Mas o fato é que, em menos de 60 dias, o imposto passou por uma sequência intensa de mudanças:

  • Em 22 de maio, o Decreto 12.466/2025 elevou alíquotas para câmbio, crédito e VGBL; 
  • Em 23 de maio, houve recuo parcial por meio do Decreto 12.467/2025, restaurando isenções e reduzindo parte das cobranças; 
  • Em 9 de junho, o governo editou a Medida Provisória 1.295/2025 para unificar o Imposto de Renda em 17,5% para aplicações financeiras, supostamente para compensar perdas com o IOF; 
  • Em 11 de junho, novo Decreto (12.499) trouxe novas alterações ao imposto; 
  • Em 26 de junho, o Congresso Nacional, por meio do Decreto Legislativo 176/2025, susta os decretos governamentais do IOF, restabelecendo-se o regramento anterior do imposto; 
  • Na sequência, o governo recorre ao STF, arguindo vícios na decisão do Congresso; 
  • Convocada audiência de conciliação para o dia 15 de julho pelo ministro Alexandre de Moraes (relator das ADIs 7827 e 7839 e ADC 96, todas com objeto o IOF), não houve consenso dos envolvidos; 
  • E, quinta-feira (16 de julho), o ministro restabeleceu a maior parte das regras iniciais impostas pelo governo — incluindo alíquotas elevadas para crédito, câmbio e previdência privada — apenas vetando a cobrança sobre o “risco sacado”.

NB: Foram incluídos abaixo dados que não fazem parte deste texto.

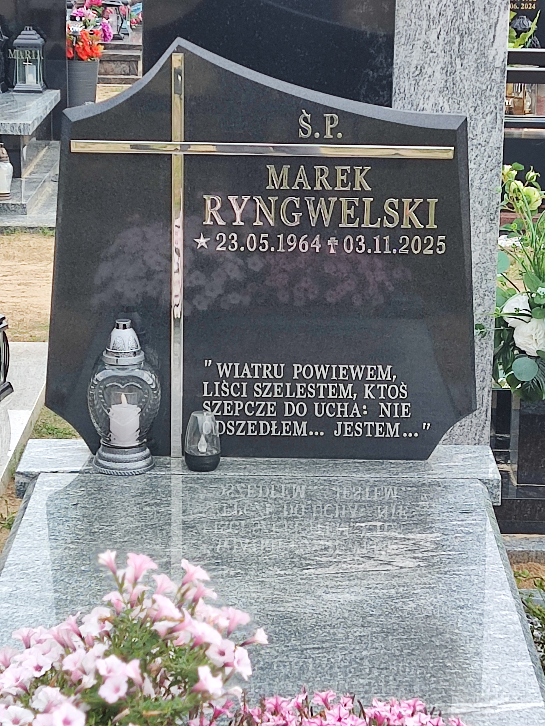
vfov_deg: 19.4
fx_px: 2120
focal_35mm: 101
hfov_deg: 14.6
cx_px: 272
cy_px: 363
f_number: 1.79
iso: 50
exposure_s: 1/281
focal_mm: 4.71
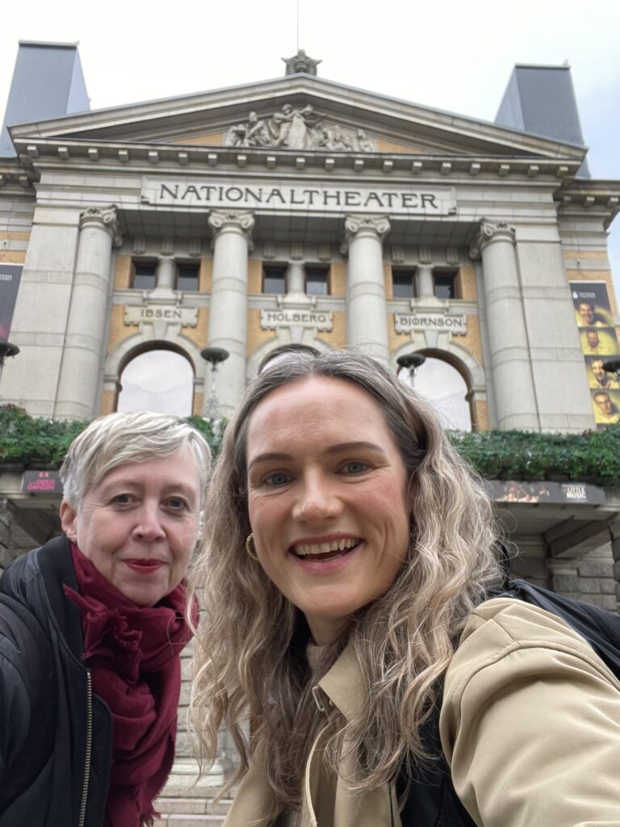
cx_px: 310
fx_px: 716
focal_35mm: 30
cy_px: 414
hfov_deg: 46.8
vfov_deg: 60.0
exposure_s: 1/75
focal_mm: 2.71
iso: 100
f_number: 2.2
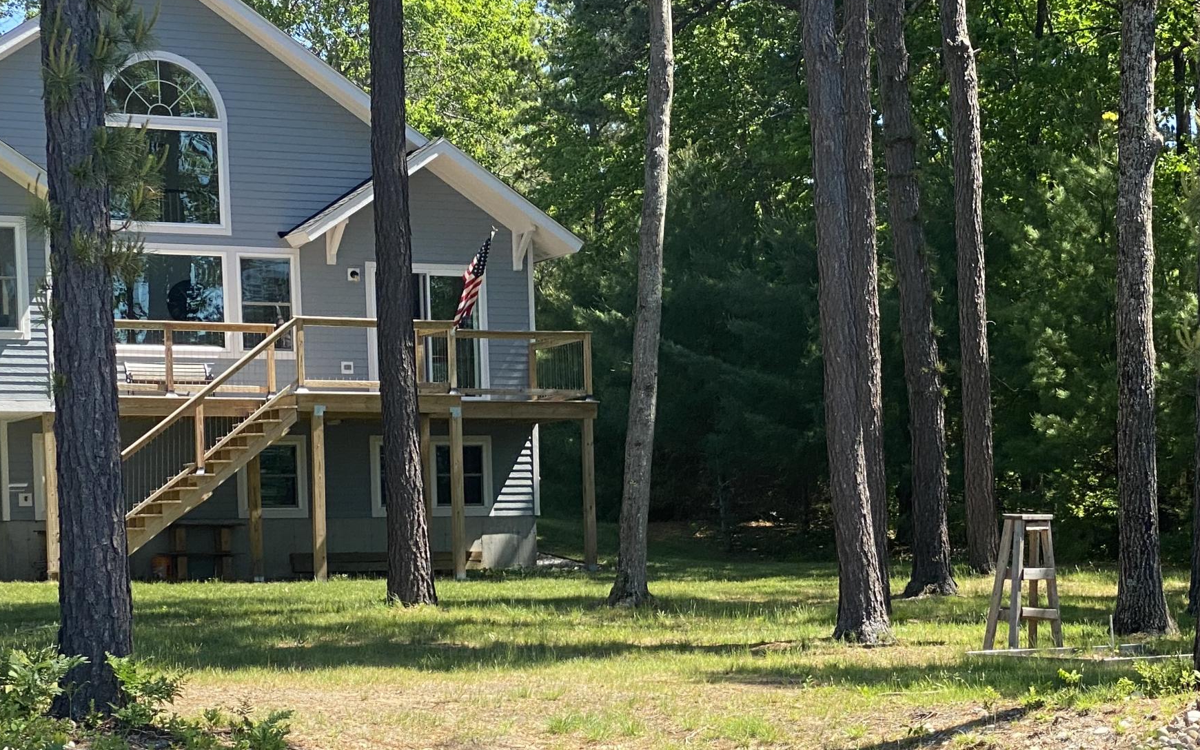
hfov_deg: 21.7
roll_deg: +1.5
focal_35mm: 95
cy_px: 633
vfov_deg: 13.7
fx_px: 3107
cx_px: 882
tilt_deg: -1.1
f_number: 2
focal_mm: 6
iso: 20
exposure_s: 1/527
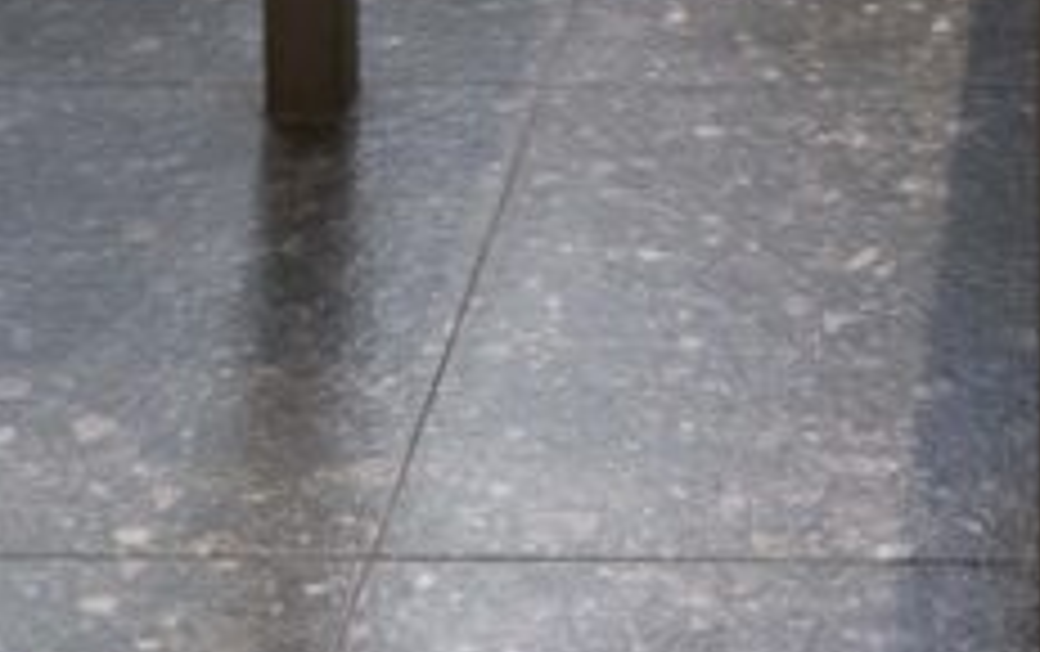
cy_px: -1075
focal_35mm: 167
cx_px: 993
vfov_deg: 7.2
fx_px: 4739
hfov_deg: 12.4
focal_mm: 37
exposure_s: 1/160
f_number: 5
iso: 2500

Um tanto cansativo só de ler. Imagine quem precisa entender as “regras do jogo” para ficar em dia com suas obrigações legais e fazer negócios!? Pode ser o crédito que uma grande empresa precisa para ter mais produtividade (o que gera empregos e aquece a economia) ou a família que compra moeda estrangeira para fazer uma viagem de férias. Ninguém gostaria de descobrir, de uma hora para outra, que as regras mudaram — e muito menos não saber qual regra que estará valendo já na próxima semana.

Melhor seria a ampla divulgação das propostas para permitir um debate prévio, além de alterações por lei formal, evitando a edição sucessiva de atos unilaterais (decretos).Conferir um certo tempo para que as novas regras jurídicas gerassem efeitos concretos (o que se chama de vacatio legis) também cairia bem.

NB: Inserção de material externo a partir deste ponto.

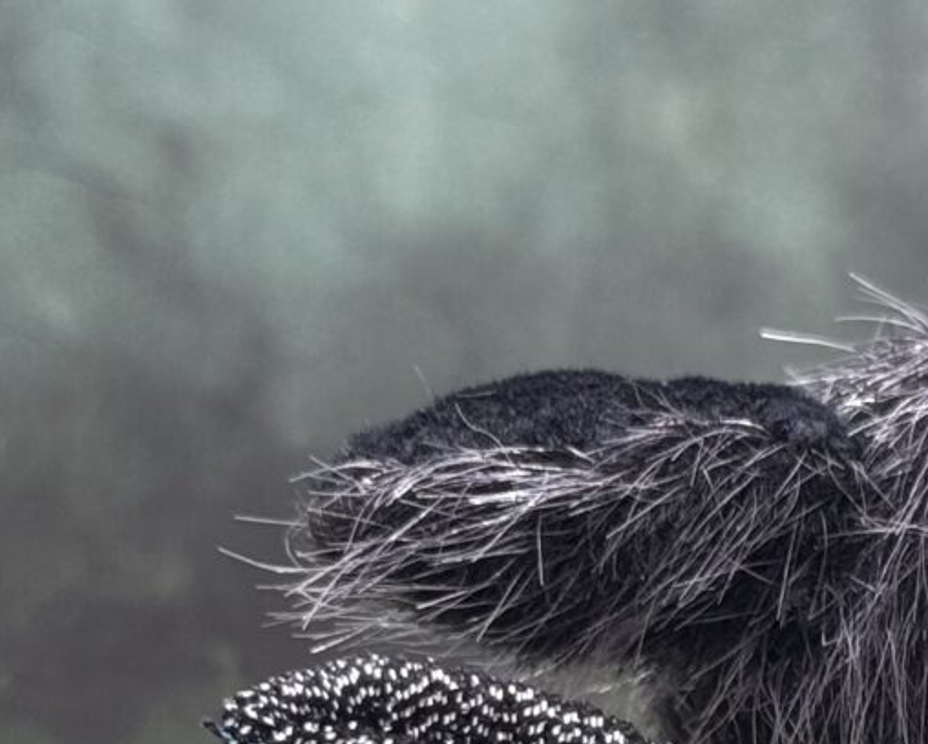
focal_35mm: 177
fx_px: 4864
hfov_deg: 10.7
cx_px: 1134
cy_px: 1047
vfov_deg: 8.6
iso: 100
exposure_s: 1/118
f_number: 1.78
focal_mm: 6.76
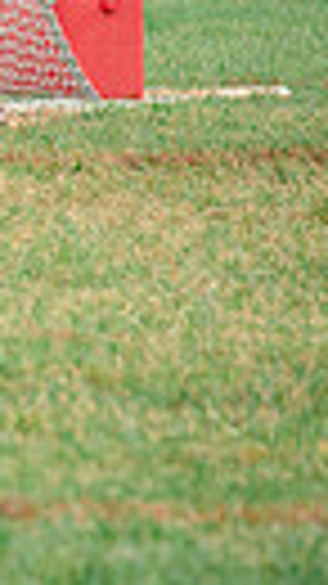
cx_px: -881
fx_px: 14104
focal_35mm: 911
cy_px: 79
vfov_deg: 2.4
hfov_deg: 1.3
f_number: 4.5
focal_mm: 195
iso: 400
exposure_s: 1/1000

No ambiente atual, fragiliza-se a confiança no sistema tributário. Mas quem é mais sacrificada é a segurança jurídica: algo fundamental para a vida em sociedade. E, tal como já disse Karl Larenz, se segurança jurídica é certeza, a garantia dos direitos é paz. A instabilidade do IOF não trouxe paz ao mercado tampouco ao governo. Que se levante, enfim, uma bandeira branca nesta guerra onde todos já perderam.